For her part, Ramos always supervises her kids’ interactions with ChatGPT, ensuring they are “age-appropriate”. “I think it’s really important for parents to not feel guilty. Using technology as an asset and having your child read is better than not reading it all,” she said.
So far, she has yet to adapt a ChatGPT-style British accent for when she reads aloud to Camilla herself. “Maybe after a few glasses of wine.”
Grab a cookbook
Alliah L Agostini, a children’s and cookbook author from Montclair, New Jersey, has a 10-year-old daughter who is an “enthusiastic reader” and an eight-year-old son who is “a bit less so”. While working on her latest cookbook, Agostini noticed that her kids were always around to taste-test recipes, indicating they were just as interested in the process of cooking as she was. She decided to read a cookbook with them.
“I was like, ‘Wait a minute, this is just as much reading as anything else,’” said Agostini, 43. “I think a lot of people downplay reading cookbooks because there’s no story, but it’s fun for them to look at the steps, follow instructions and create something with a fulfilling end result.”
Now the family chooses interesting cookbooks to read while they work together in the kitchen. It is, as Agostini says, “sneaking in some reading” – but why judge something that works for a kid who is not naturally drawn to the library?
“Kids consume media a little bit differently than we did,” Agostini said. “Be patient with them. It’s not the smoothest ride to create a recipe, and it will probably take you twice as long as reading a book, but it’s fun and creates great memories.”
Pretend you’re Christopher Walken
Arjay Smith has been an actor for 32 years, and lives in Los Angeles where he is working on the procedural police drama The Rookie. You can also catch him playing the role of “dad who does dramatic readings for his kids” almost every night, using impressions of Christopher Walken, Peter Sellers as Inspector Clouseau, James Brown and Morgan Freeman, plus a “generic deep monster voice”, to narrate the books.

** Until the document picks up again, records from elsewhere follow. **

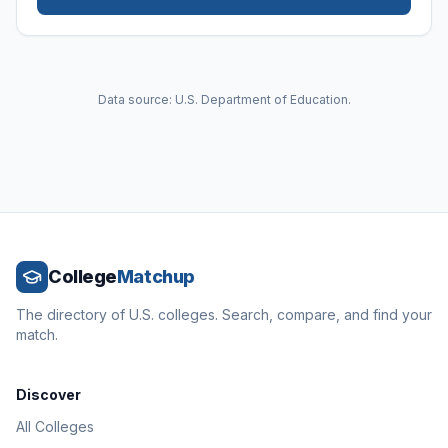
Data source: U.S. Department of Education.
College
Matchup
The directory of U.S. colleges. Search, compare, and find your
match.
Discover
All Colleges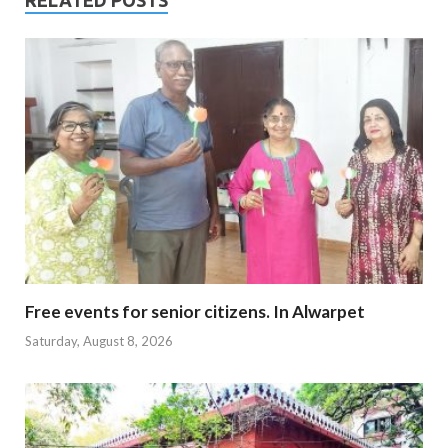
RELATED POSTS
Free events for senior citizens. In Alwarpet
Saturday, August 8, 2026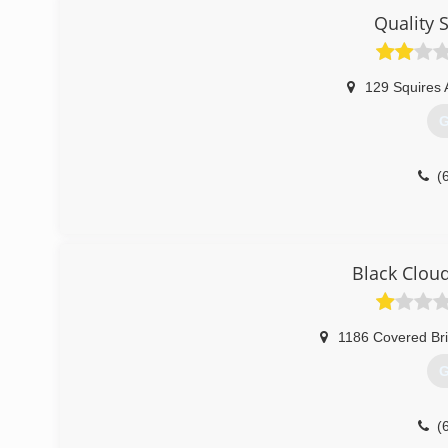
Quality 
(
129 Squires 
G
(
Black Clou
1186 Covered Br
G
(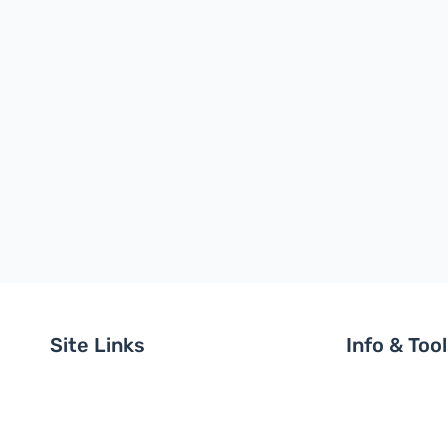
Site Links
Info & Too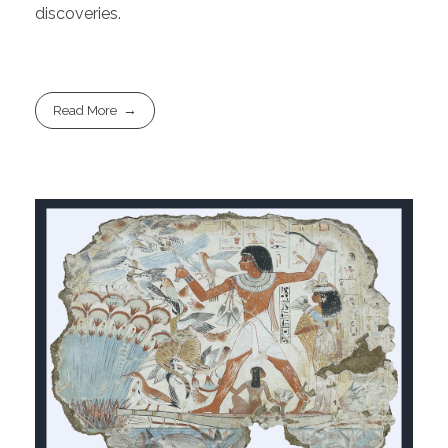
discoveries.
Read More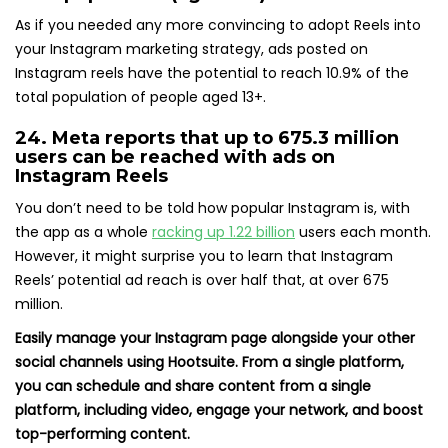
As if you needed any more convincing to adopt Reels into
your Instagram marketing strategy, ads posted on
Instagram reels have the potential to reach 10.9% of the
total population of people aged 13+.
24. Meta reports that
up to 675.3 million
users
can be reached with ads on
Instagram Reels
You don’t need to be told how popular Instagram is, with
the app as a whole
racking up 1.22 billion
users each month.
However, it might surprise you to learn that Instagram
Reels’ potential ad reach is over half that, at over 675
million.
Easily manage your Instagram page alongside your other
social channels using Hootsuite. From a single platform,
you can schedule and share content from a single
platform, including video, engage your network, and boost
top-performing content.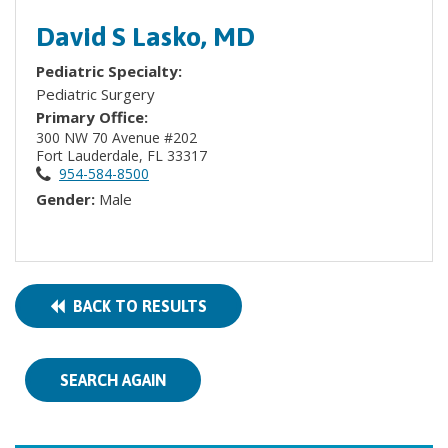
David S Lasko, MD
Pediatric Specialty:
Pediatric Surgery
Primary Office:
300 NW 70 Avenue #202
Fort Lauderdale, FL 33317
954-584-8500
Gender:
Male
BACK TO RESULTS
SEARCH AGAIN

Smith enlists co-stars, too; his wife will read aloud while he acts out the plot, or one of his good friends, another actor, and will help him turn children’s books into two-person plays to perform for their kids when they vacation together.

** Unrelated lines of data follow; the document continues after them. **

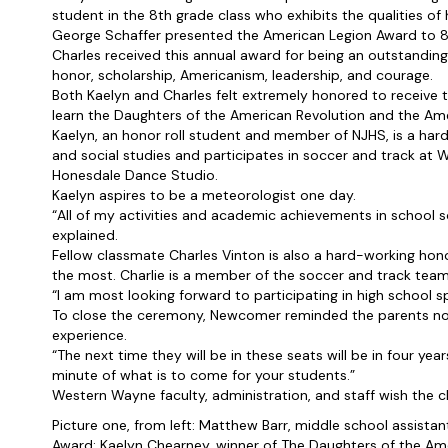
student in the 8th grade class who exhibits the qualities of
George Schaffer presented the American Legion Award to 8t
Charles received this annual award for being an outstanding 
honor, scholarship, Americanism, leadership, and courage.
Both Kaelyn and Charles felt extremely honored to receive th
learn the Daughters of the American Revolution and the Am
Kaelyn, an honor roll student and member of NJHS, is a ha
and social studies and participates in soccer and track at 
Honesdale Dance Studio.
Kaelyn aspires to be a meteorologist one day.
“All of my activities and academic achievements in school 
explained.
Fellow classmate Charles Vinton is also a hard-working hono
the most. Charlie is a member of the soccer and track teams
“I am most looking forward to participating in high school sp
To close the ceremony, Newcomer reminded the parents not
experience.
“The next time they will be in these seats will be in four yea
minute of what is to come for your students.”
Western Wayne faculty, administration, and staff wish the c
Picture one, from left: Matthew Barr, middle school assistan
Award; Kaelyn Chearney, winner of The Daughters of the A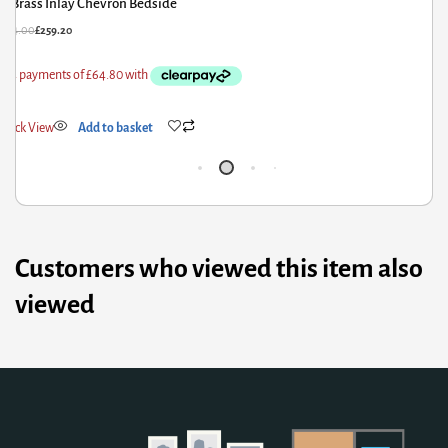
Large Monks Storage Bench
£
856.80
£
685.44
Quick View
Add to basket
Customers who viewed this item also
viewed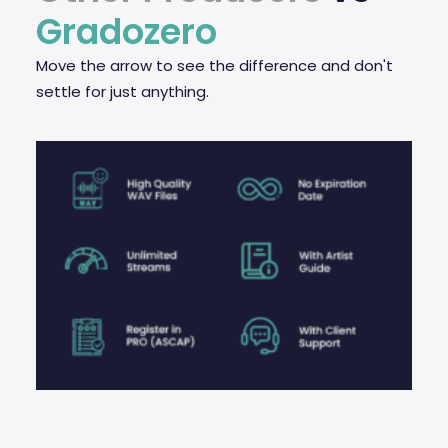
Gradozero
Move the arrow to see the difference and don't
settle for just anything.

“It keeps the energy high, but it also sticks with the children that much longer,” Smith, 42, said of the theatrics. “It has a greater impact on their life and how they connect to stories: now it’s not just words on a page, it’s words on a page that were brought to life, and each character has their own individual identity via your voice and vibration.”
Learn from a professional
Abenshon, from the New York Public Library, is not a parent herself, but she has spent countless hours reading to kids during her days as a children’s librarian. She encourages parents to “embrace all types of reading” – even if that means picking up a wordless picture book and working with a child to narrate it.

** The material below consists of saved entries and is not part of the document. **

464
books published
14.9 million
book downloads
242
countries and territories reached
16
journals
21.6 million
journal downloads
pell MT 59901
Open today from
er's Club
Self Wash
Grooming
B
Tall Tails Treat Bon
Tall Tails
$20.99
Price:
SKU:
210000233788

“It’s really about letting kids make the stories that are meaningful for them at that moment,” Abenshon said. Then, when the kids get older, let them chose what they read as they will naturally gravitate to what interests them.
Abenshon says she also makes a point of reading for her own pleasure in front of kids at the library. “It’s really just as simple as modeling,” she said.
Cultivating an appreciation for reading doesn’t happen overnight. “Build the habit,” Abenshon said. “Making sure that we have a time and a space to read are critical ingredients to building a relationship with reading. With kids, it’s so important to have a dedicated time that signals that reading is something worth doing.”